EURO-D result Points
Depression threshold met: score ≥4 0
Below depression threshold 4

CASP quality-of-life score: 0–4

The participant is placed within the distribution of the complete study cohort:

CASP position Points
Bottom quartile 0
Middle two quartiles 2
Top quartile 4

This component is therefore relative to the cohort rather than an entirely person-independent clinical threshold.

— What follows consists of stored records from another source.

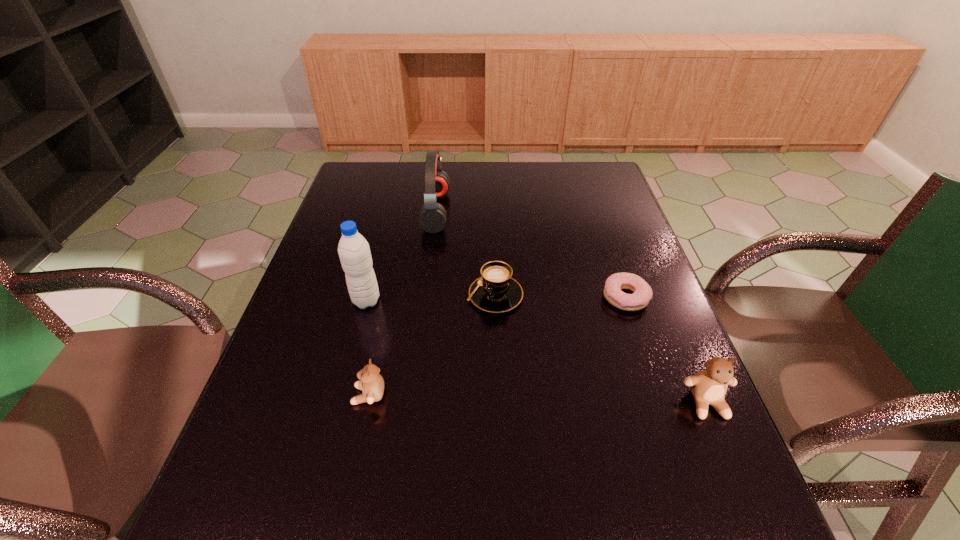
Where is `doughnut present at the right edge`? doughnut present at the right edge is located at coordinates (615, 283).

Where is `free region at the far edge of the desktop`? This screenshot has width=960, height=540. free region at the far edge of the desktop is located at coordinates (458, 197).

Locate an element on the screen. The width and height of the screenshot is (960, 540). vacant space at the near edge of the desktop is located at coordinates (332, 440).

The width and height of the screenshot is (960, 540). I want to click on vacant area at the left edge of the desktop, so click(x=308, y=388).

In the image, there is a desktop. Where is `free space at the right edge`? This screenshot has height=540, width=960. free space at the right edge is located at coordinates (586, 251).

Locate an element on the screen. The image size is (960, 540). free space at the far left corner is located at coordinates (382, 196).

This screenshot has height=540, width=960. In the image, there is a desktop. Find the location of `vacant space at the far right corner`. vacant space at the far right corner is located at coordinates (612, 183).

The height and width of the screenshot is (540, 960). In order to click on vacant region at the near right corner in this screenshot , I will do `click(728, 464)`.

Locate an element on the screen. free point between the shortest object and the fifth tallest object is located at coordinates (561, 296).

Where is `vacant area that lies between the cappuccino and the second tallest object`? The image size is (960, 540). vacant area that lies between the cappuccino and the second tallest object is located at coordinates (466, 253).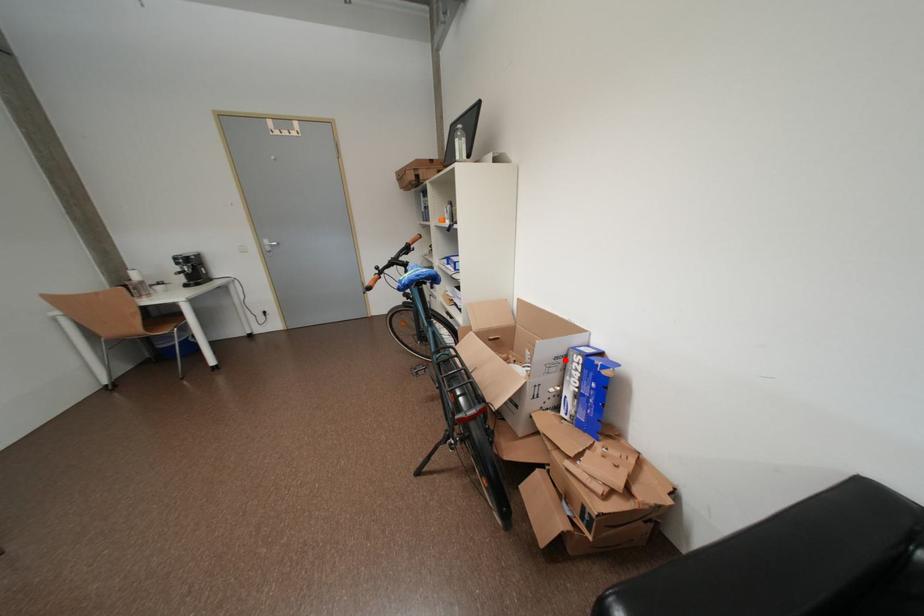
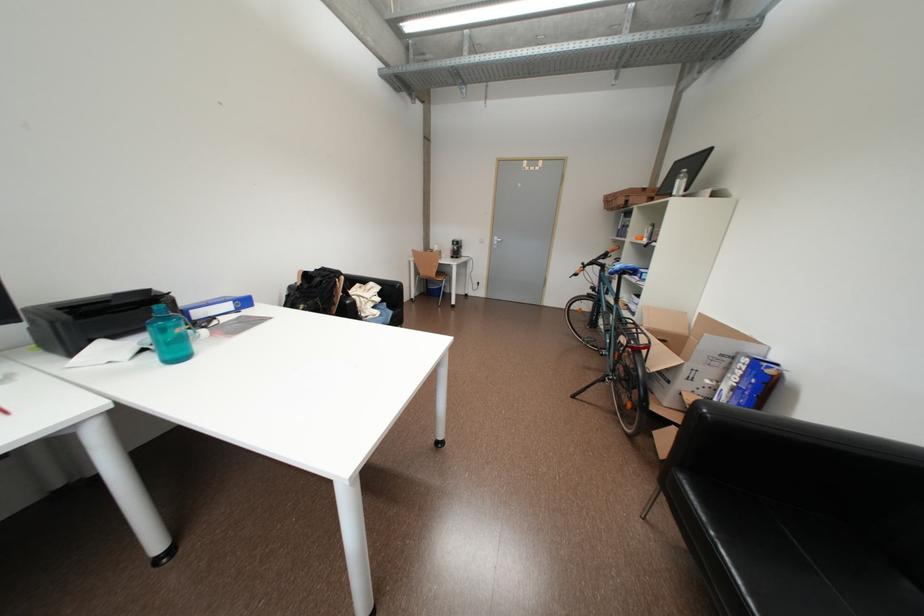
Locate, in the second image, the point that corresponds to the highlighted location in the first image.

(731, 358)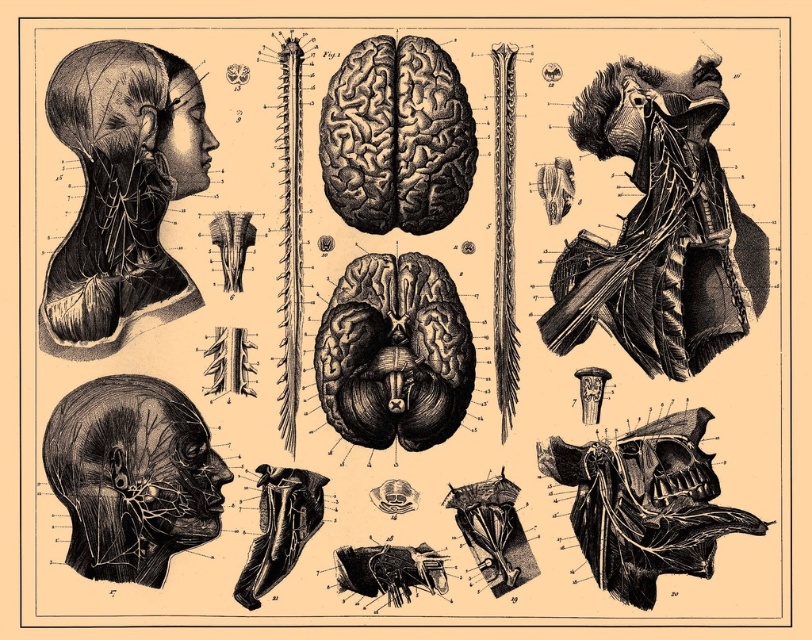
Question: Considering the relative positions of black engraving brain at center and matte black head at upper left in the image provided, where is black engraving brain at center located with respect to matte black head at upper left?

Choices:
 (A) below
 (B) above

Answer: (A)

Question: Is black engraving brain at center thinner than matte black head at upper left?

Choices:
 (A) no
 (B) yes

Answer: (B)

Question: Which of the following is the closest to the observer?

Choices:
 (A) (106, 225)
 (B) (89, 88)

Answer: (B)

Question: Which of the following is the closest to the observer?

Choices:
 (A) smooth black muscle at upper right
 (B) matte black head at upper left

Answer: (A)

Question: Which of the following is the closest to the observer?

Choices:
 (A) smooth black muscle at upper right
 (B) black line drawing of head at lower left
 (C) matte black head at upper left
 (D) black textured neck at lower left

Answer: (B)

Question: In this image, where is matte black head at upper left located relative to smooth black muscle at upper right?

Choices:
 (A) below
 (B) above

Answer: (A)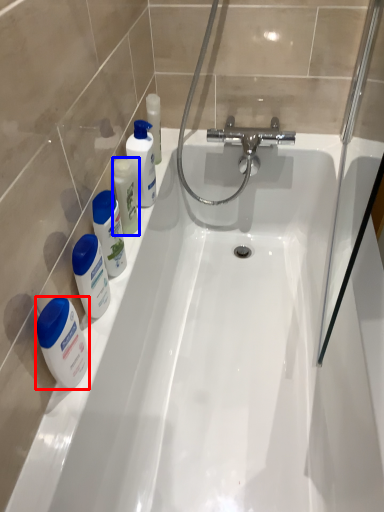
Question: Which point is further to the camera, mouthwash (highlighted by a red box) or mouthwash (highlighted by a blue box)?

Choices:
 (A) mouthwash
 (B) mouthwash

Answer: (B)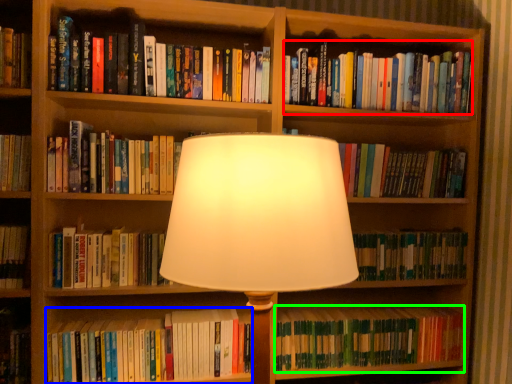
Question: Which object is the farthest from book (highlighted by a red box)? Choose among these: book (highlighted by a blue box) or book (highlighted by a green box).

Choices:
 (A) book
 (B) book

Answer: (A)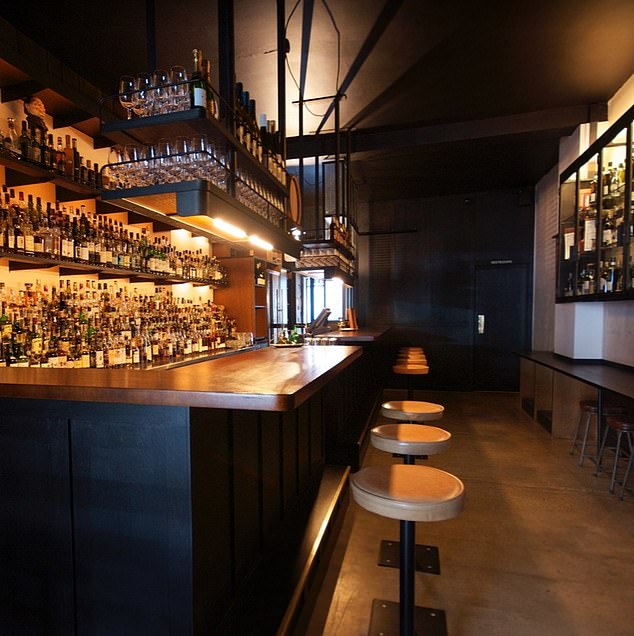
I want to click on door, so click(x=489, y=322).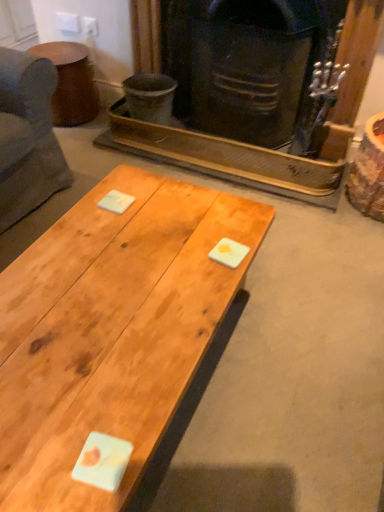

Three-item R-UCLA loneliness score: 0–4

Loneliness score Points
3–4 4
5–6 2
7–9 0

Therefore:

$$
P_{\rm raw}

EUROD_{\rm points}
+CASP_{\rm points}
+UCLA_{\rm points}
$$

$$
IC_{\rm psychological}

10\frac{P_{\rm raw}}{12}
$$

Each raw point is worth approximately 0.833 domain points. In practice, because the components change in increments of two or four, the domain score generally changes in increments of about 1.67.

5. Sensory capacity

Maximum raw score: 10.

Distance vision: 0–2

Self-rated on a 1–5 scale, where 1 is excellent and 5 is poor:

Rating Points
1–2 2
3–4 1
5 0

Reading vision: 0–2

The same conversion is used:

Rating Points
1–2 2
3–4 1
5 0

Hearing ability: 0–2

Again:

Rating Points
1–2 2
3–4 1
5 0

Use of glasses: 0 or 2

Status Points
Uses glasses 0
Does not use glasses 2

Use of hearing aid: 0 or 2

Status Points
Uses hearing aid 0
Does not use hearing aid 2

Therefore:

$$
S_{\rm raw}

D_{\rm vision}
+R_{\rm vision}
+H_{\rm rating}
+G_{\rm nonuse}
+HA_{\rm nonuse}
$$

Since the maximum is ten:

$$
IC_{\rm sensory}=S_{\rm raw}
$$

The assistive-device scoring is a significant weakness: a person whose vision or hearing is successfully corrected is still penalised simply for using the device.

Final composite algorithm

In expanded form:

$$
\boxed{
IC_{\rm total}

10\frac{C_{\rm raw}}{18}
+
10\frac{V_{\rm raw}}{15}
+
L_{\rm raw}
+
10\frac{P_{\rm raw}}{12}
+
S_{\rm raw}
}
$$

The theoretical range is:

$$
0\leq IC_{\rm total}\leq50
$$

Example

Suppose someone has:

  • Cognition raw score: 15/18
  • Vitality raw score: 12/15
  • Locomotion raw score: 8/10
  • Psychological raw score: 10/12
  • Sensory raw score: 7/10

Then:

$$
IC_{\rm total}

10(15/18)+10(12/15)+8+10(10/12)+7
$$

$$
=8.33+8.00+8.00+8.33+7.00
=\boxed{39.67}
$$

How longitudinal change was calculated

For each person:

$$
\Delta IC=IC_{\text{Wave 9}}-IC_{\text{Wave 6}}
$$

Therefore:

  • (\Delta IC<0): decline
  • (\Delta IC=0): no measured change
  • (\Delta IC>0): improvement

The same calculation was performed separately for each domain.

Importantly, this is a paper-specific algorithm—not a validated universal WHO intrinsic-capacity instrument. The scoring thresholds, equal domain weighting and selection of variables were chosen by the authors.